By Richard Baker, U.S. Army Military History InstituteMay 29, 2007
Paratroop decoys were used by the Allies during Operation Dragoon, the mid-August 1944, invasion of southern France. Afterwards, Axis Sally a German radio propagandist called them the "product of a fiendish Anglo-Saxon mind." The adoption of parachutes gave armies the ability to rapidly insert large forces behind enemy lines. This capability allowed for the use of surprise and deception operations, fostering the use of decoys.
The German Army launched history's first large-scale airborne operation during the invasion of Holland and Belgium in May 1940. The first use of decoy, or dummy, paratroops occurred during the assault upon Fort Eben Emael. Postwar, German Field Marshal Albrecht Kesselring remarked that "the attempt at surprise was successful. Today, one cannot even imagine the panic which was caused by rumors of the appearance of parachutists, supported by the dropping of dummies." These operations were not the last time the Germans used dummy parachutists.

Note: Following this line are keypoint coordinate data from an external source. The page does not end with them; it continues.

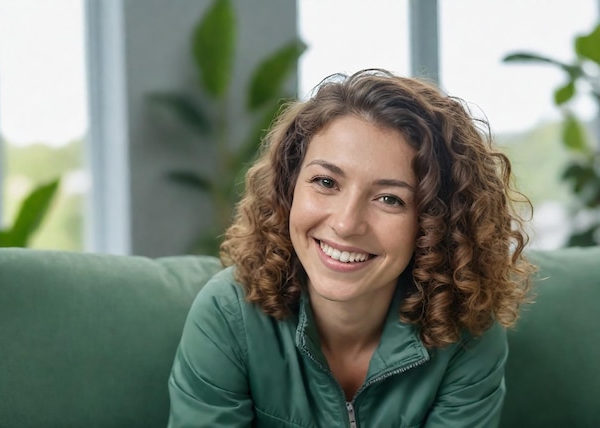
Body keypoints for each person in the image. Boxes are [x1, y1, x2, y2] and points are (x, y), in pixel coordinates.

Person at [167, 69, 535, 427]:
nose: (346, 223)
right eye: (326, 182)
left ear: (437, 223)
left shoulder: (468, 332)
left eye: (390, 199)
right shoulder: (228, 313)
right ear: (289, 188)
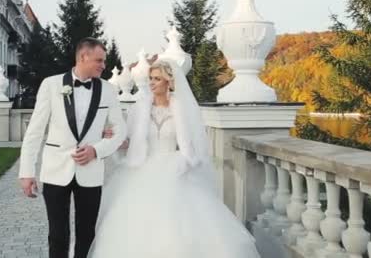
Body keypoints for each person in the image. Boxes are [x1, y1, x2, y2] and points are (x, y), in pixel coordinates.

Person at [90, 59, 261, 258]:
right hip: (143, 168)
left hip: (176, 167)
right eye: (150, 79)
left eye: (157, 79)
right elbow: (129, 140)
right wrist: (112, 138)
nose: (152, 83)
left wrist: (186, 162)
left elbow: (195, 143)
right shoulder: (140, 107)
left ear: (168, 82)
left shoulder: (182, 107)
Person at [18, 37, 126, 258]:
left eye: (103, 61)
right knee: (58, 234)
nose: (103, 65)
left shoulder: (108, 90)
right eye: (99, 60)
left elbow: (120, 130)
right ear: (83, 56)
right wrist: (26, 172)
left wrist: (97, 150)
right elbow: (35, 131)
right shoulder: (51, 84)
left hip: (91, 171)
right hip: (55, 169)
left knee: (87, 234)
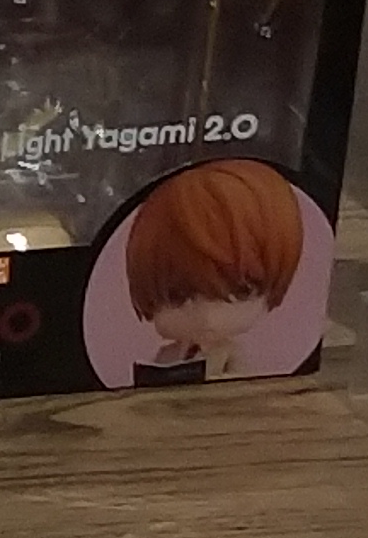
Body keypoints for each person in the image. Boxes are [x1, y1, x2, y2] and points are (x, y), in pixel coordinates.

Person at [117, 159, 306, 384]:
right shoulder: (168, 354)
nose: (208, 318)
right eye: (178, 296)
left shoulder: (232, 356)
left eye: (242, 291)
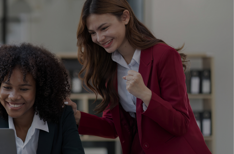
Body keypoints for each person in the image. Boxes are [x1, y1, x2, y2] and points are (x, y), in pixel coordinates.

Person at [65, 0, 211, 153]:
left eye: (104, 28)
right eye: (93, 33)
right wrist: (76, 117)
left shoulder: (164, 56)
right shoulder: (110, 67)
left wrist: (145, 94)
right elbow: (114, 126)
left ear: (125, 17)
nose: (99, 38)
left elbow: (180, 124)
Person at [0, 43, 85, 154]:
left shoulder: (62, 118)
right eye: (7, 87)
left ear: (40, 90)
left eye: (24, 89)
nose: (13, 96)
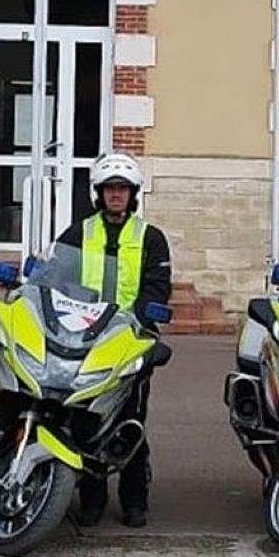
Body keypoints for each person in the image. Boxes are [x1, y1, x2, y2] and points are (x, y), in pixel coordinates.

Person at [53, 153, 173, 529]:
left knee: (130, 420)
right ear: (99, 194)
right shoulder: (78, 233)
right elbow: (56, 279)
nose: (116, 196)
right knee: (85, 418)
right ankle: (91, 497)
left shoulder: (150, 238)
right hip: (84, 339)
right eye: (109, 189)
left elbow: (157, 290)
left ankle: (135, 500)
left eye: (122, 189)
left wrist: (142, 320)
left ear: (133, 194)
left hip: (128, 342)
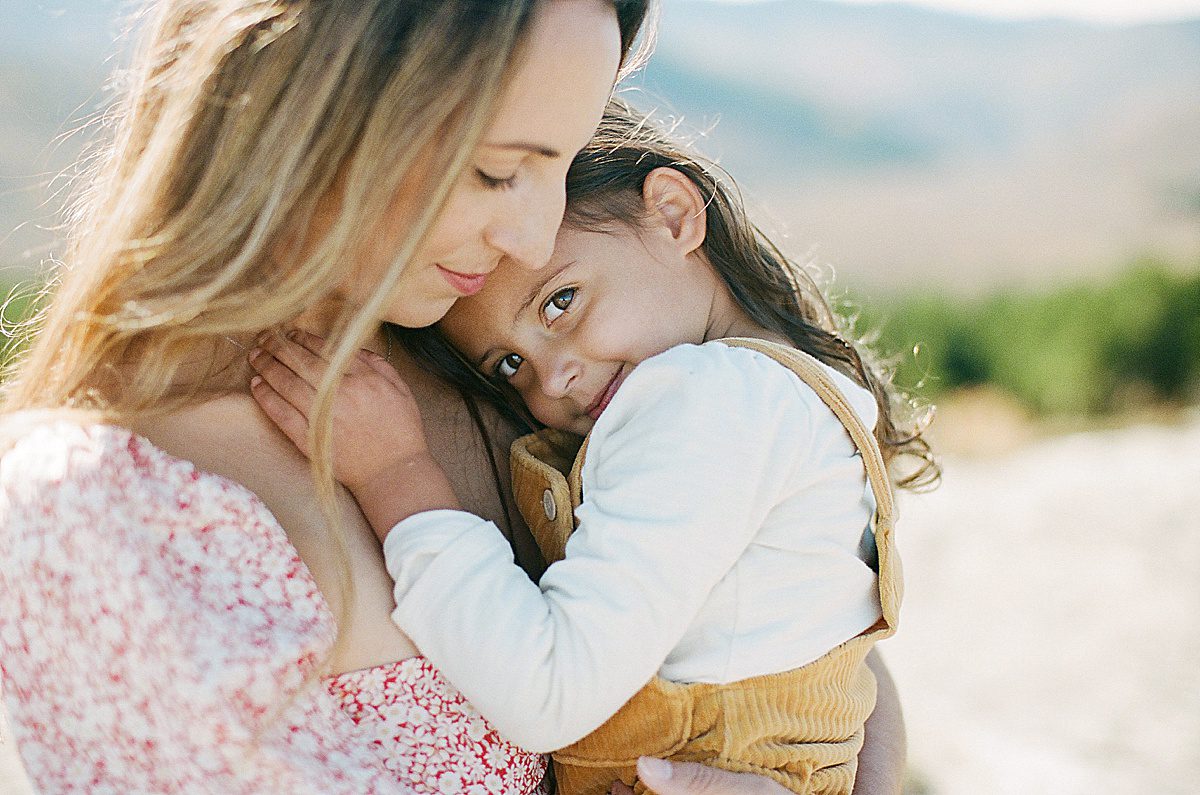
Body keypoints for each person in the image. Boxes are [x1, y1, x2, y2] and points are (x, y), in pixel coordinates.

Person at [0, 1, 905, 793]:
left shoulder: (495, 365)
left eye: (559, 162)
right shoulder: (85, 506)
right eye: (498, 171)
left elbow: (799, 618)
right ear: (310, 110)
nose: (533, 233)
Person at [245, 101, 935, 793]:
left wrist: (398, 473)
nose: (552, 378)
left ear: (671, 214)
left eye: (559, 301)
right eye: (508, 367)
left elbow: (548, 694)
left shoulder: (702, 397)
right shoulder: (787, 396)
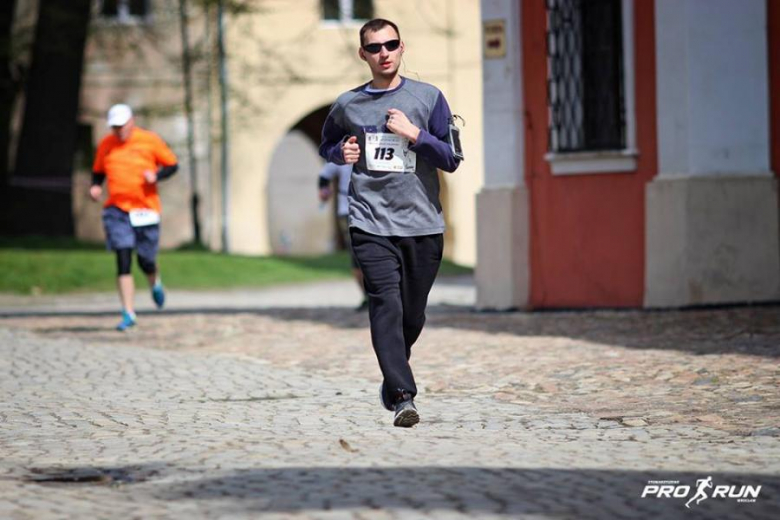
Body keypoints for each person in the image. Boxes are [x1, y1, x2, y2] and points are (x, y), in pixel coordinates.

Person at [319, 19, 462, 427]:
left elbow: (450, 159)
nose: (383, 52)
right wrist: (339, 151)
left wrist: (415, 133)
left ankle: (393, 369)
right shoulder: (348, 104)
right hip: (369, 221)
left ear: (402, 48)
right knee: (385, 305)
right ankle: (403, 395)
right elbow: (328, 142)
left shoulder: (429, 97)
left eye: (390, 44)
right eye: (374, 47)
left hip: (422, 224)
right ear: (362, 54)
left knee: (411, 317)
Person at [89, 104, 179, 331]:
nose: (119, 131)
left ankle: (154, 282)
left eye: (122, 126)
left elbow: (172, 165)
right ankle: (128, 312)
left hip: (145, 209)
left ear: (132, 121)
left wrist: (156, 175)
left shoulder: (150, 140)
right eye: (115, 127)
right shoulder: (106, 145)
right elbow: (98, 171)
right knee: (123, 257)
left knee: (145, 260)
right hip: (117, 210)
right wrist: (95, 187)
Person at [317, 162, 368, 311]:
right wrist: (323, 190)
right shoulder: (344, 151)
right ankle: (366, 295)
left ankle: (379, 293)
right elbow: (324, 175)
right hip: (347, 209)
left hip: (373, 208)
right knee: (356, 255)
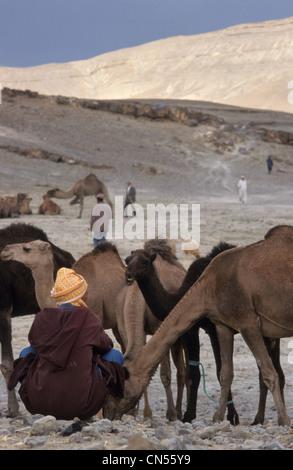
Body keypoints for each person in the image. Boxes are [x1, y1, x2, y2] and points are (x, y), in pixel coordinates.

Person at [8, 268, 124, 420]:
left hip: (39, 405)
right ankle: (106, 410)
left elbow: (35, 346)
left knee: (26, 352)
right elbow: (106, 346)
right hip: (83, 405)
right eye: (85, 292)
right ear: (79, 295)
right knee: (115, 355)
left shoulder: (41, 317)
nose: (87, 295)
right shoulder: (87, 317)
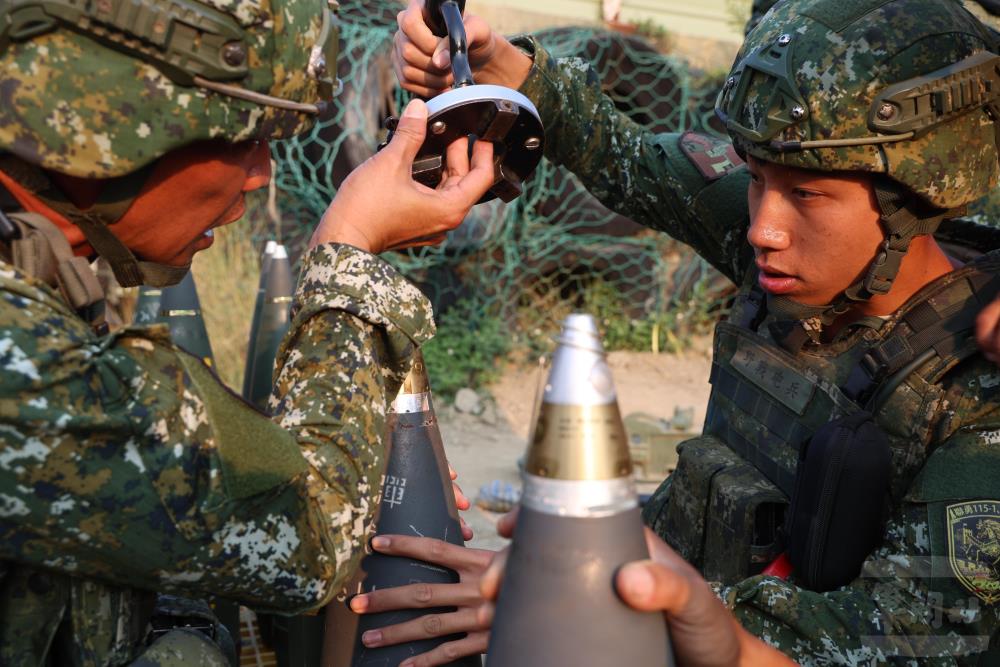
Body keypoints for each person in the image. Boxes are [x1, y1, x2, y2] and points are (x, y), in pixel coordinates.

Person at [375, 0, 1000, 664]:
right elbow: (628, 158)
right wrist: (501, 67)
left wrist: (602, 603)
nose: (763, 228)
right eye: (756, 179)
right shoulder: (785, 254)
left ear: (918, 196)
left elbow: (911, 637)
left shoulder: (974, 389)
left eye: (808, 195)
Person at [0, 0, 497, 663]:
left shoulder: (34, 278)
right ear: (101, 121)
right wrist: (348, 248)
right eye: (243, 134)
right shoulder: (22, 361)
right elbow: (312, 536)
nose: (262, 172)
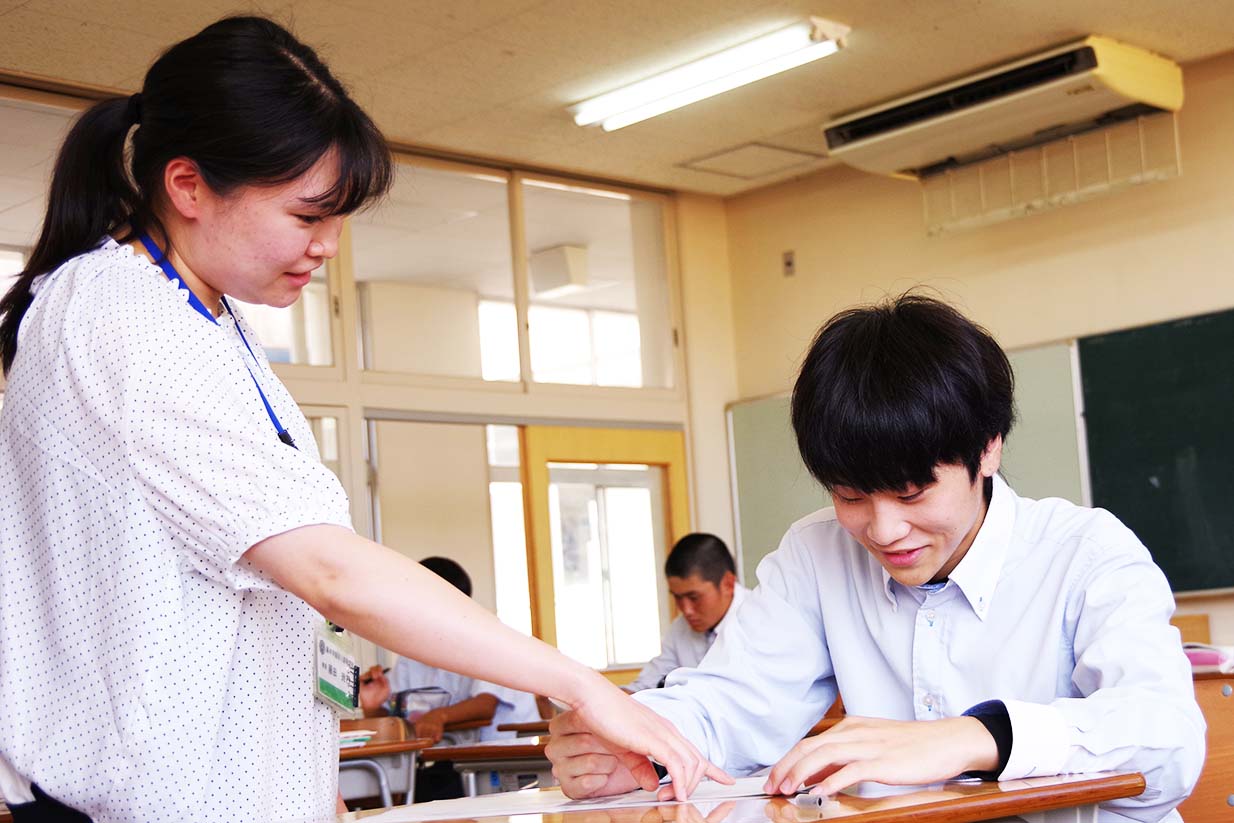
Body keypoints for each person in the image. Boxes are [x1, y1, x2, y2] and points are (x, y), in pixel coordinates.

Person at [0, 16, 723, 823]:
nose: (329, 247)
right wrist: (576, 680)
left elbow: (254, 604)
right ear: (189, 186)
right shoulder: (126, 323)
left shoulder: (198, 315)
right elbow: (329, 569)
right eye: (308, 216)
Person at [546, 294, 1206, 821]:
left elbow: (1169, 738)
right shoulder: (816, 552)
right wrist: (632, 735)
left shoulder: (1085, 551)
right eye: (851, 494)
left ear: (988, 448)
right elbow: (733, 702)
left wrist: (977, 737)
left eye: (912, 491)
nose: (884, 529)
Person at [358, 557, 542, 801]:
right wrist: (373, 707)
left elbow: (485, 706)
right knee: (397, 795)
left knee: (422, 796)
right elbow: (396, 723)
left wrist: (439, 716)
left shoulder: (486, 637)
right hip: (453, 763)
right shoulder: (413, 650)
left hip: (507, 763)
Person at [626, 534, 749, 692]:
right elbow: (644, 687)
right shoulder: (680, 627)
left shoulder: (761, 619)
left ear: (727, 584)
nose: (686, 610)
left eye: (694, 597)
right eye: (677, 597)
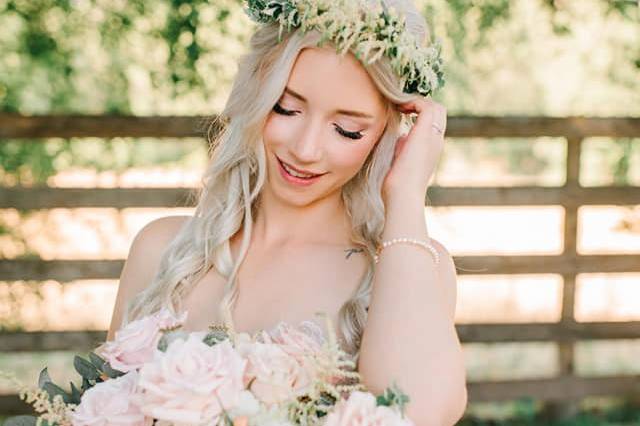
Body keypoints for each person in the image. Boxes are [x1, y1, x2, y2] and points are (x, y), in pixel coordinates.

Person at [106, 0, 467, 423]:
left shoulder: (411, 268)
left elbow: (421, 413)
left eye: (347, 129)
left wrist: (405, 194)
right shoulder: (162, 250)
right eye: (286, 108)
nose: (305, 149)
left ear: (386, 133)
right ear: (257, 93)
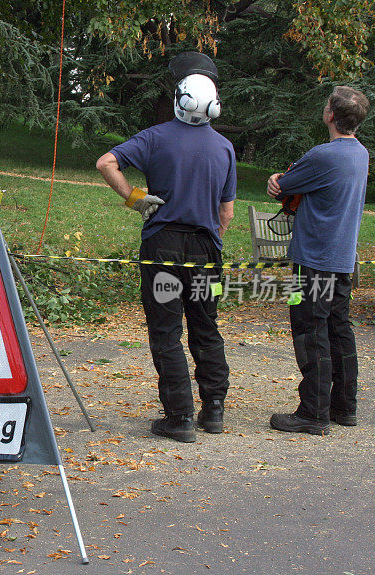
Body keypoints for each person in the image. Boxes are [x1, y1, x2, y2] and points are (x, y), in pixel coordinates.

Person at [96, 52, 236, 443]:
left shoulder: (155, 137)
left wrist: (134, 198)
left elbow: (106, 163)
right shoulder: (225, 148)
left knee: (167, 331)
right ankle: (214, 411)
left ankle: (179, 418)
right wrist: (213, 241)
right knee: (207, 328)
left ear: (179, 98)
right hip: (207, 251)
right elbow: (226, 211)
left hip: (163, 249)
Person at [267, 86, 370, 435]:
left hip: (311, 260)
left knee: (310, 332)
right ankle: (344, 406)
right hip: (342, 260)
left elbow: (284, 185)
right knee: (339, 331)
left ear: (330, 115)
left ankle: (313, 412)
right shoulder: (360, 154)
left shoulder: (323, 155)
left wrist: (275, 179)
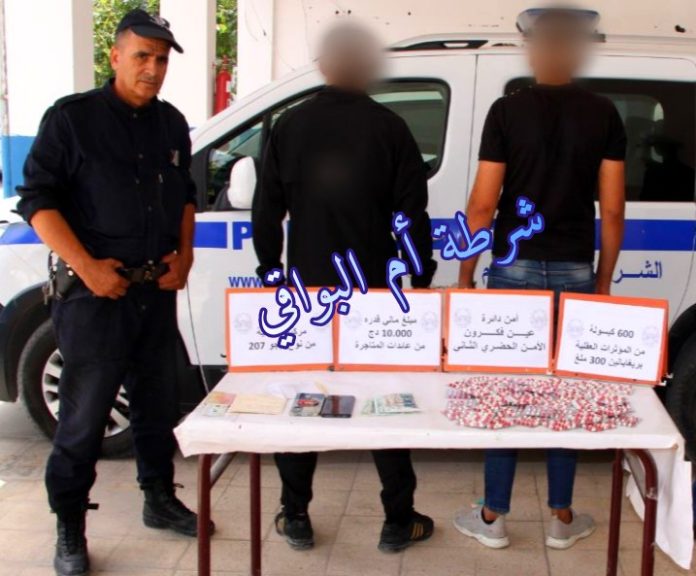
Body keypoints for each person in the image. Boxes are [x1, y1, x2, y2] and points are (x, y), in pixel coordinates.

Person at [16, 10, 211, 576]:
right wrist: (86, 267)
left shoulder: (171, 123)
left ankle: (159, 498)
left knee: (157, 408)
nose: (153, 69)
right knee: (83, 422)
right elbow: (37, 202)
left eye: (162, 60)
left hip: (154, 294)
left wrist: (185, 256)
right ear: (116, 56)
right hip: (94, 297)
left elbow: (186, 197)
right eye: (142, 56)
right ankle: (70, 528)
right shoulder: (72, 119)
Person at [252, 22, 437, 553]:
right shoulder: (390, 128)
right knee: (385, 402)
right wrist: (418, 280)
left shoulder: (290, 125)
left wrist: (270, 272)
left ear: (325, 65)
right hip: (374, 294)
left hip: (307, 294)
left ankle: (296, 516)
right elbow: (412, 217)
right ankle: (398, 520)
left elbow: (266, 211)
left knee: (301, 400)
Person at [454, 8, 626, 550]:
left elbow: (482, 207)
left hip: (513, 267)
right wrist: (602, 284)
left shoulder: (507, 111)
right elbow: (612, 211)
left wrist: (466, 275)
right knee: (566, 392)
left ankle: (492, 517)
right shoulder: (604, 114)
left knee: (506, 391)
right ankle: (561, 517)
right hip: (574, 268)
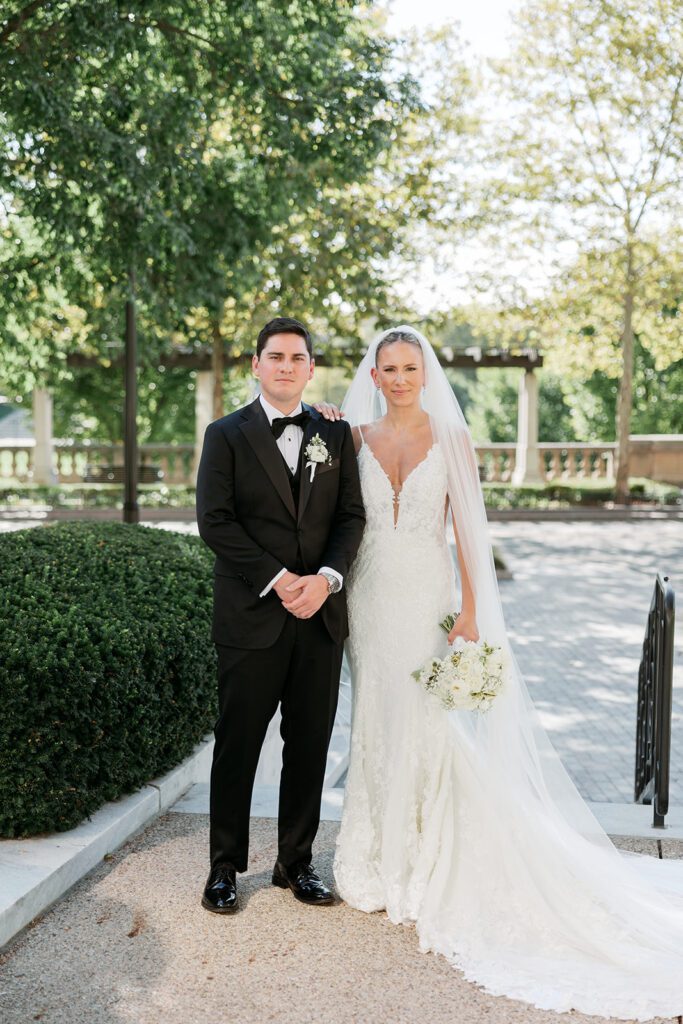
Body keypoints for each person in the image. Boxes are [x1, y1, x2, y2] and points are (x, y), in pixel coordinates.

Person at [328, 325, 683, 1020]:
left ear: (423, 374)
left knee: (428, 717)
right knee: (375, 710)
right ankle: (375, 852)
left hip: (427, 593)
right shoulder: (353, 441)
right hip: (368, 598)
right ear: (372, 377)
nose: (399, 378)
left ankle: (425, 852)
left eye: (409, 368)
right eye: (388, 369)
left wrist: (469, 609)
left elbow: (468, 529)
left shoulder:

In December 1944, Adolf Hitler ordered General Kurt Student, commander of German airborne forces, to form a battle group of paratroops for action in the planned Ardennes offensive: the Battle of the Bulge. Among the supplies available were "several dozen straw filled dummies that would be dropped on dummy landing zones to confuse the enemy." Overall, the resulting airborne operation was a resounding failure, though indications are that the deception action was the most successful feature of the entire plan.
For the Allied effort an American manufacturer, George Freedman, of Ashland, Massachusetts, secretly created a decoy for the British in 1939. Codenamed "Rupert," it appeared in Operation Titanic, a major deception ploy used during the June 1944 Normandy invasion.
The U.S. military continued developing the concept, creating the "Navy PD Pack" and later the Army decoy codenamed "OSCAR." The National Defense Research Committee oversaw the early American development of paratroop decoys. In 1944, working with the U.S. Navy, the Navy PD [Paratroop Decoy] Pack simulator was developed. The Navy PD Pack was one of the early examples of several decoy models created over the following decade. Designs included a windsock model made from salvaged Army sheets, a plastic film figure, and a composite cloth, plastic, steel and plaster version.
The latter culminated in the creation of "OSCAR," or, in Army parlance, "simulator, decoy paratrooper: self-destructive," federal stock number item (FSN) 1080-650-0201. Entering service in 1955, "OSCAR" remained a part of recommended airborne strategy and tactics found in Army Field Manuals until 1977. The item was dropped from the stock number listing in July 1977. "OSCAR" and his ancestors were part of the world's military arsenal for over thirty-seven years.
"OSCAR" represented years of research and experience involving paratroop decoys. From humble beginnings of simple straw-filled uniforms the concept evolved through a variety of means, methods, and materials. The dummies presented significant advantages for assaulting forces while creating serious problems for defenders, causing "considerable confusion" on the battlefields of Europe and the Pacific. "OSCAR" earned his stripes and deserves to be considered one of the most successful of deception devices.